Images don't belong in the copy. Output the rest of the data exactly.

## SOURCE MATERIAL
-*-*-

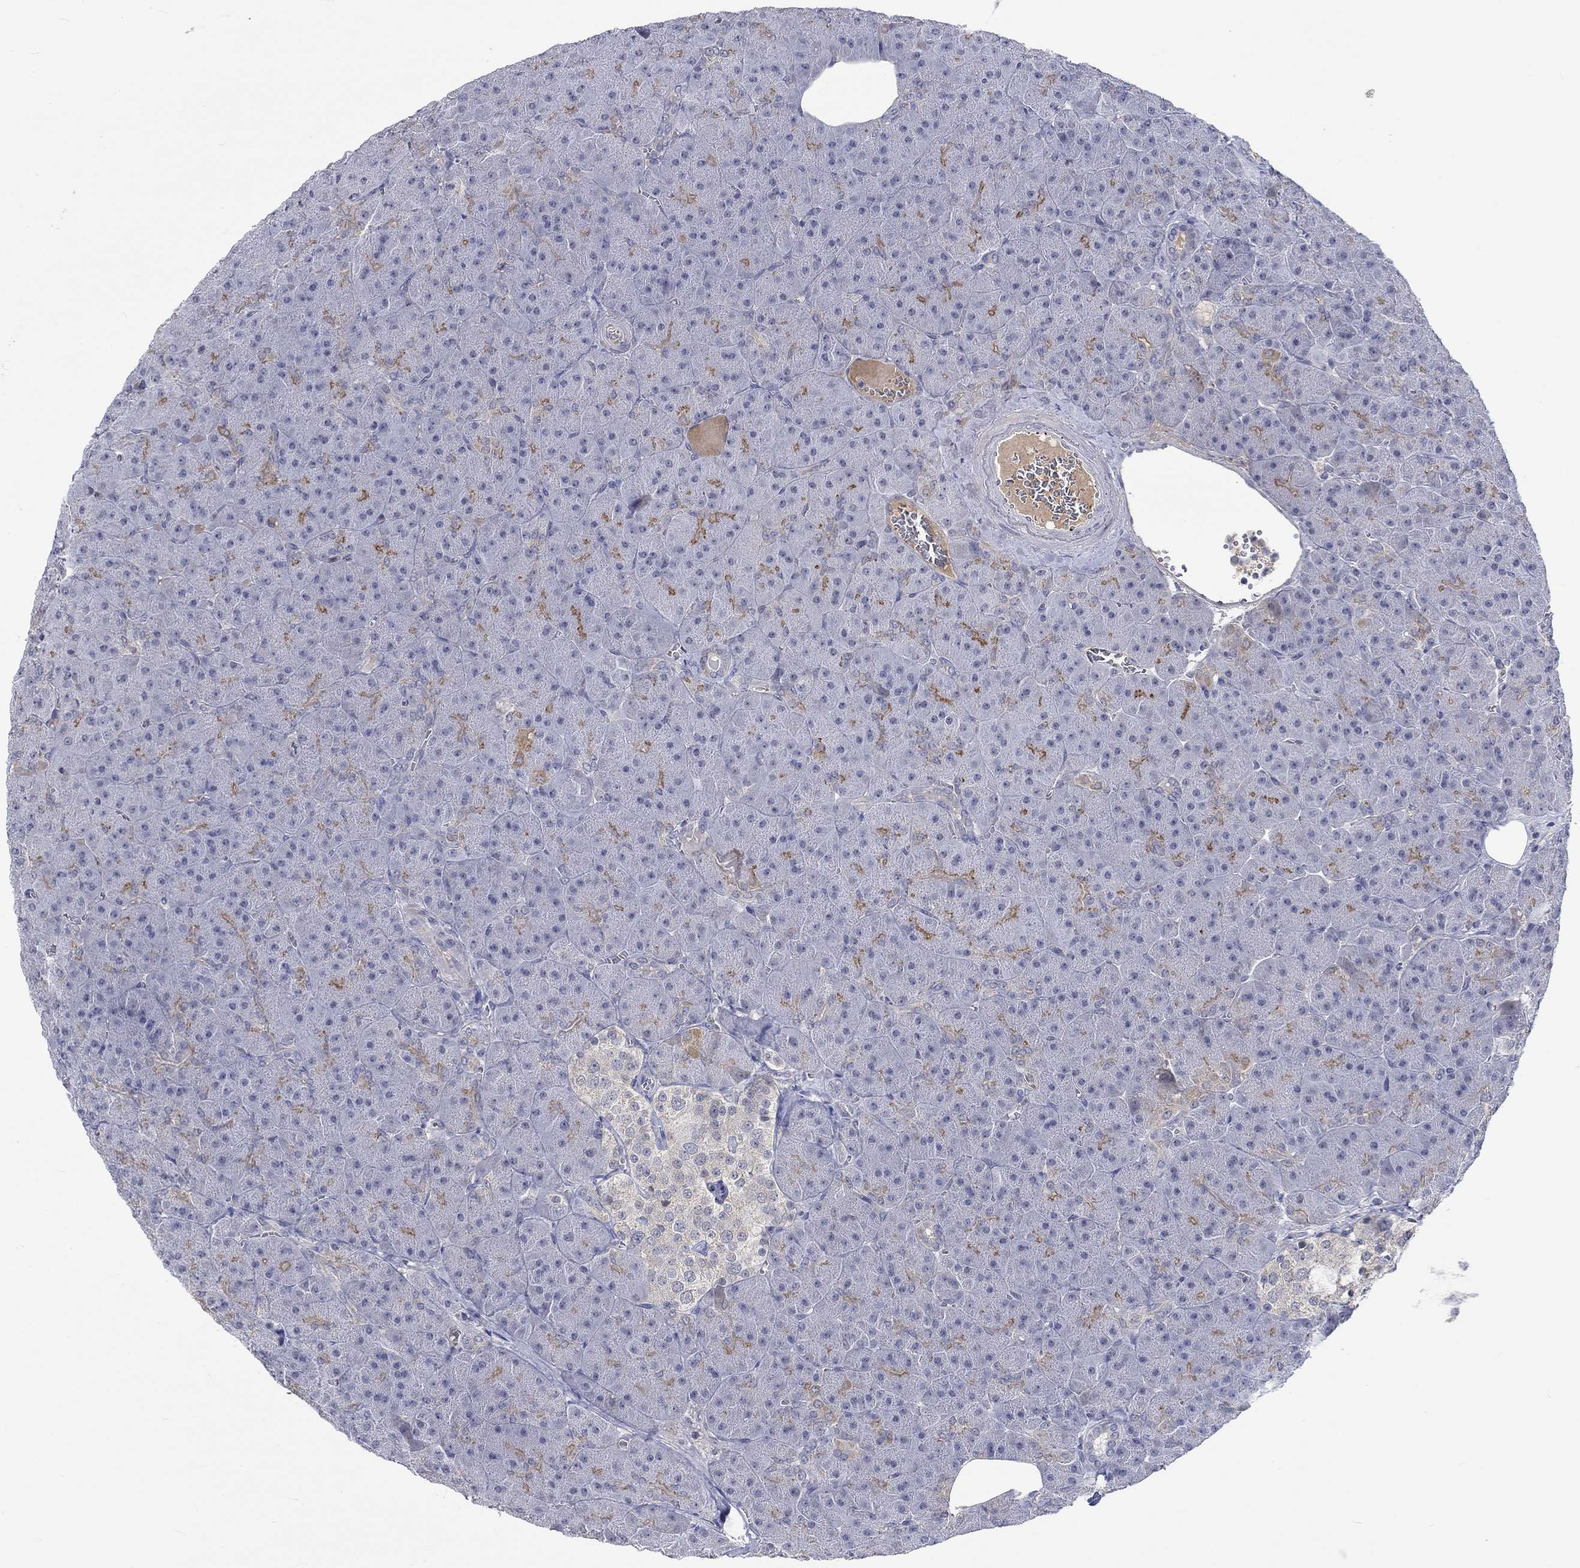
{"staining": {"intensity": "moderate", "quantity": "<25%", "location": "cytoplasmic/membranous"}, "tissue": "pancreas", "cell_type": "Exocrine glandular cells", "image_type": "normal", "snomed": [{"axis": "morphology", "description": "Normal tissue, NOS"}, {"axis": "topography", "description": "Pancreas"}], "caption": "Moderate cytoplasmic/membranous protein expression is identified in approximately <25% of exocrine glandular cells in pancreas. Using DAB (3,3'-diaminobenzidine) (brown) and hematoxylin (blue) stains, captured at high magnification using brightfield microscopy.", "gene": "WASF1", "patient": {"sex": "male", "age": 61}}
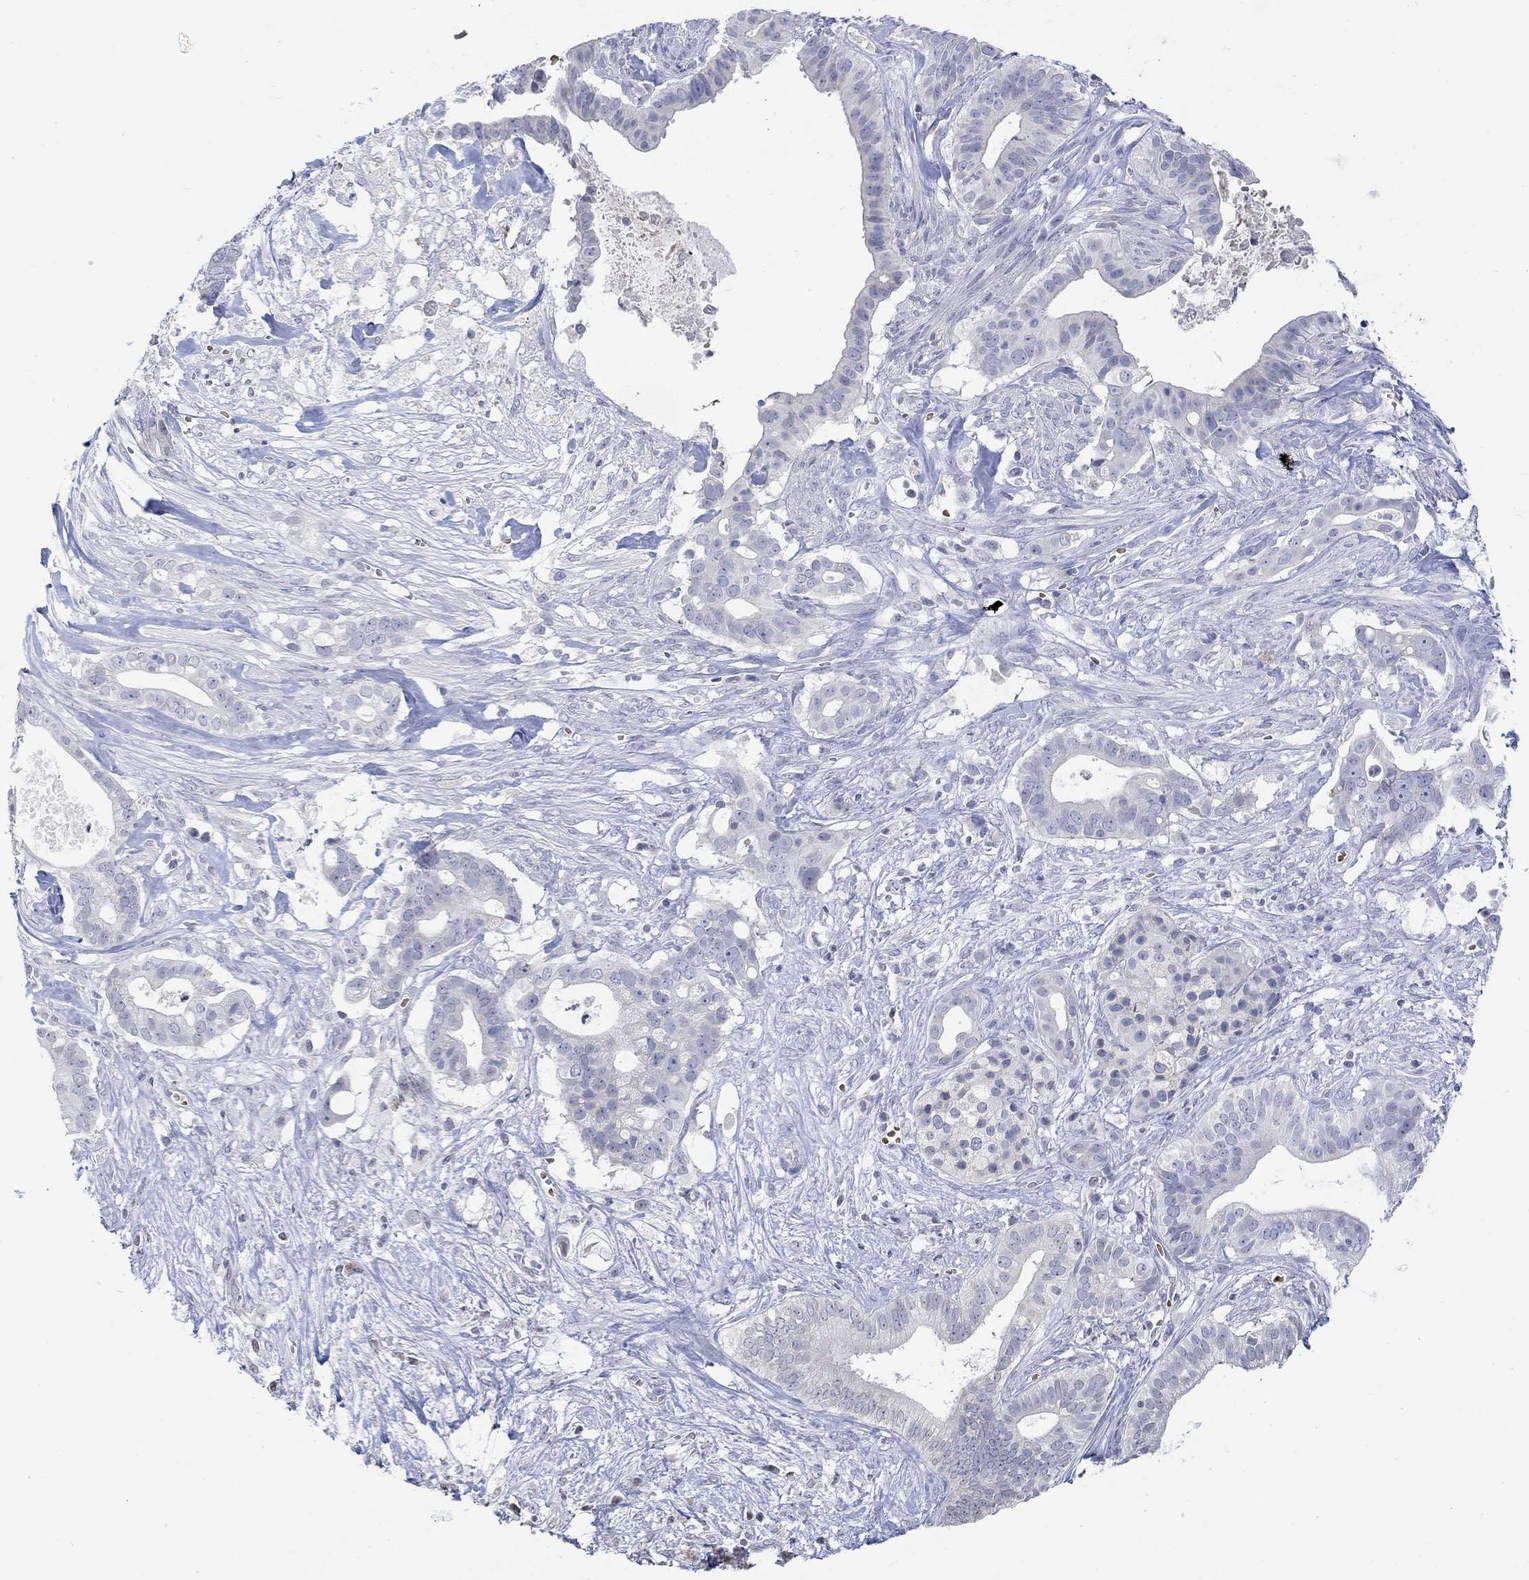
{"staining": {"intensity": "negative", "quantity": "none", "location": "none"}, "tissue": "pancreatic cancer", "cell_type": "Tumor cells", "image_type": "cancer", "snomed": [{"axis": "morphology", "description": "Adenocarcinoma, NOS"}, {"axis": "topography", "description": "Pancreas"}], "caption": "Tumor cells are negative for protein expression in human pancreatic cancer. Nuclei are stained in blue.", "gene": "TMEM255A", "patient": {"sex": "male", "age": 61}}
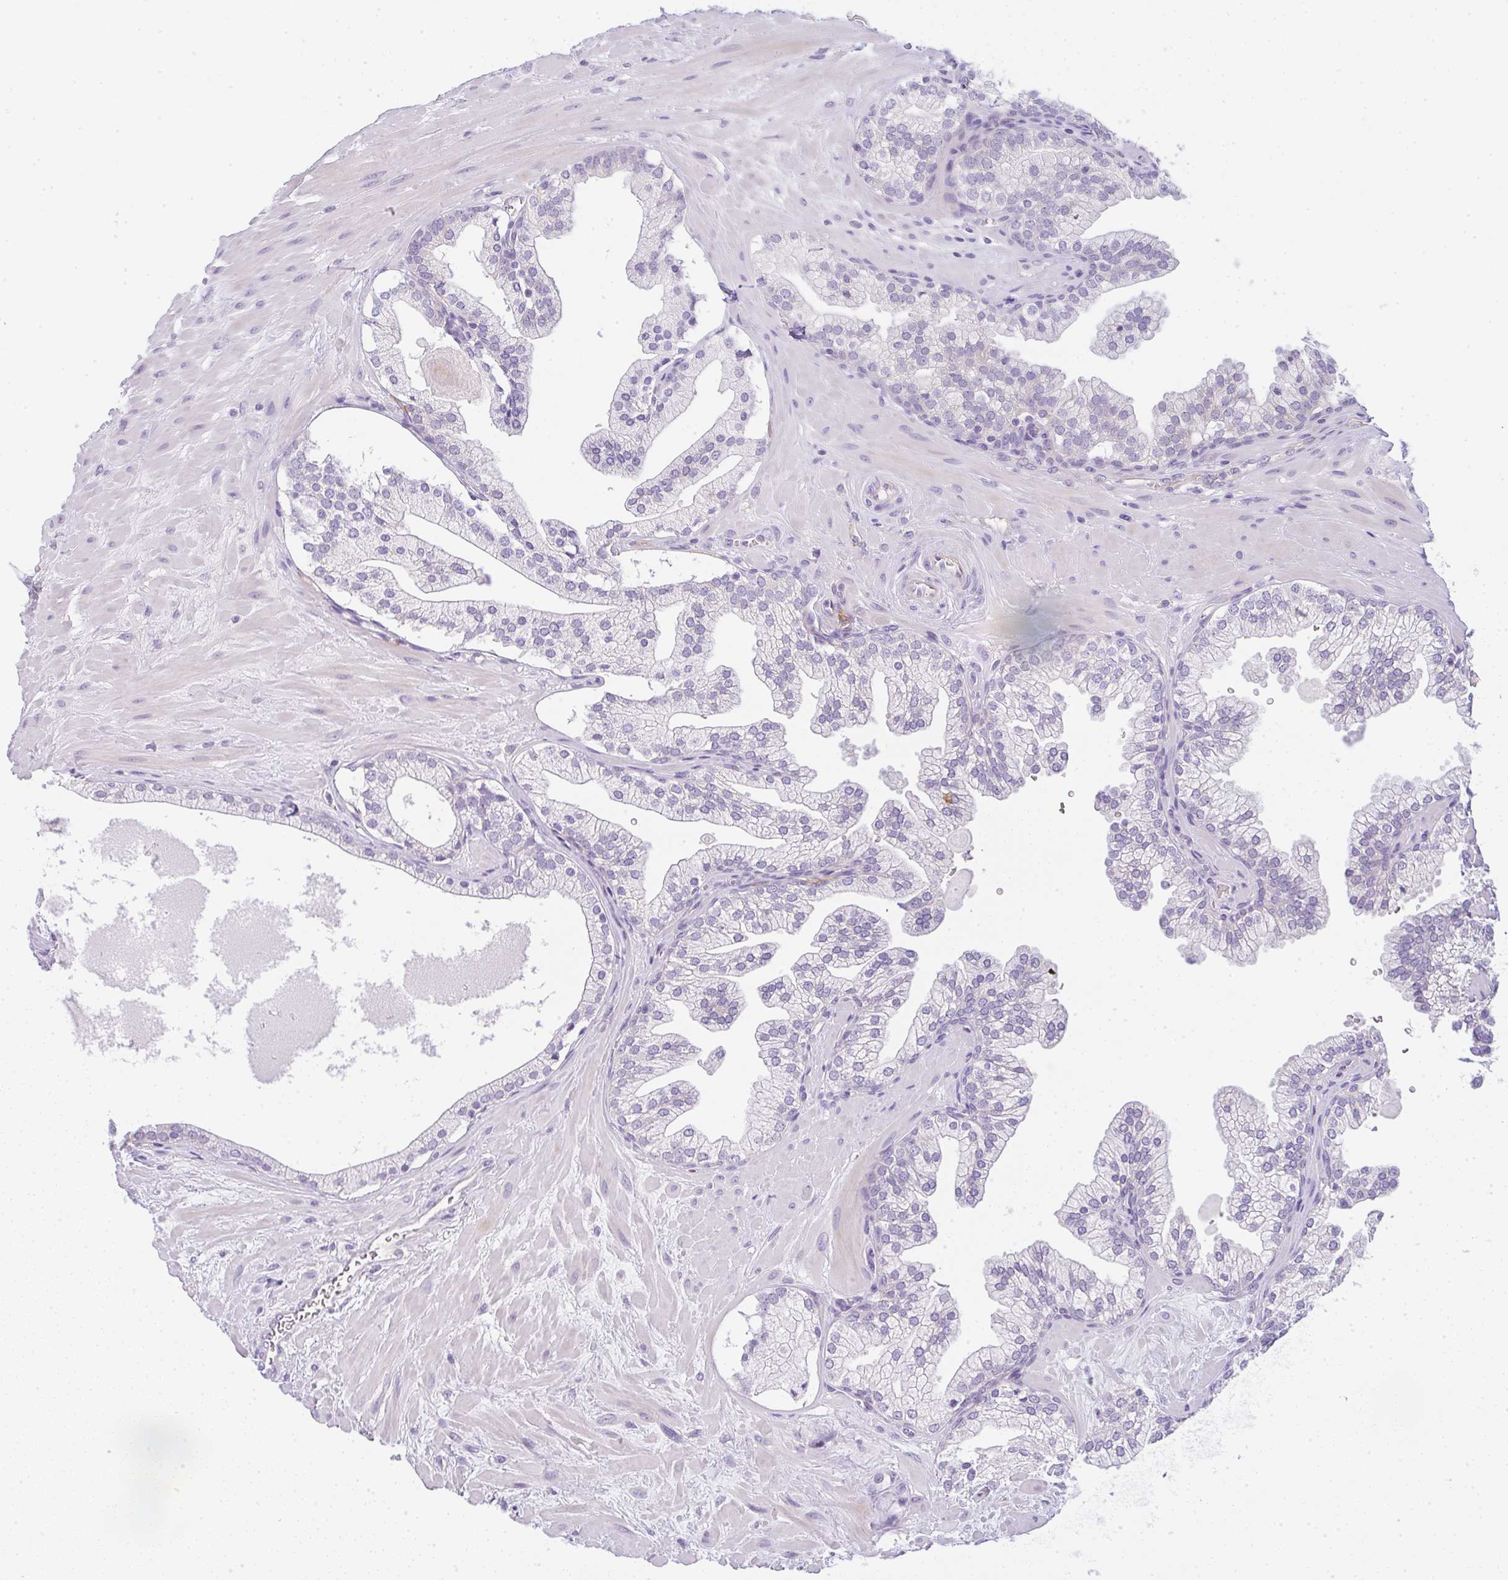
{"staining": {"intensity": "negative", "quantity": "none", "location": "none"}, "tissue": "prostate", "cell_type": "Glandular cells", "image_type": "normal", "snomed": [{"axis": "morphology", "description": "Normal tissue, NOS"}, {"axis": "topography", "description": "Prostate"}, {"axis": "topography", "description": "Peripheral nerve tissue"}], "caption": "Protein analysis of normal prostate demonstrates no significant positivity in glandular cells. The staining was performed using DAB (3,3'-diaminobenzidine) to visualize the protein expression in brown, while the nuclei were stained in blue with hematoxylin (Magnification: 20x).", "gene": "LPAR4", "patient": {"sex": "male", "age": 61}}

-*-*-

## WRITTEN REPLY
{"staining": {"intensity": "moderate", "quantity": "<25%", "location": "cytoplasmic/membranous"}, "tissue": "pancreas", "cell_type": "Exocrine glandular cells", "image_type": "normal", "snomed": [{"axis": "morphology", "description": "Normal tissue, NOS"}, {"axis": "topography", "description": "Pancreas"}], "caption": "Moderate cytoplasmic/membranous protein expression is identified in approximately <25% of exocrine glandular cells in pancreas. Using DAB (3,3'-diaminobenzidine) (brown) and hematoxylin (blue) stains, captured at high magnification using brightfield microscopy.", "gene": "WASF1", "patient": {"sex": "male", "age": 61}}
{"staining": {"intensity": "negative", "quantity": "none", "location": "none"}, "tissue": "pancreatic cancer", "cell_type": "Tumor cells", "image_type": "cancer", "snomed": [{"axis": "morphology", "description": "Adenocarcinoma, NOS"}, {"axis": "topography", "description": "Pancreas"}], "caption": "Tumor cells are negative for protein expression in human pancreatic cancer. Nuclei are stained in blue.", "gene": "TMEM255A", "patient": {"sex": "male", "age": 61}}
{"staining": {"intensity": "negative", "quantity": "none", "location": "none"}, "tissue": "prostate", "cell_type": "Glandular cells", "image_type": "normal", "snomed": [{"axis": "morphology", "description": "Normal tissue, NOS"}, {"axis": "topography", "description": "Prostate"}, {"axis": "topography", "description": "Peripheral nerve tissue"}], "caption": "Protein analysis of normal prostate demonstrates no significant positivity in glandular cells. The staining was performed using DAB (3,3'-diaminobenzidine) to visualize the protein expression in brown, while the nuclei were stained in blue with hematoxylin (Magnification: 20x).", "gene": "LPAR4", "patient": {"sex": "male", "age": 61}}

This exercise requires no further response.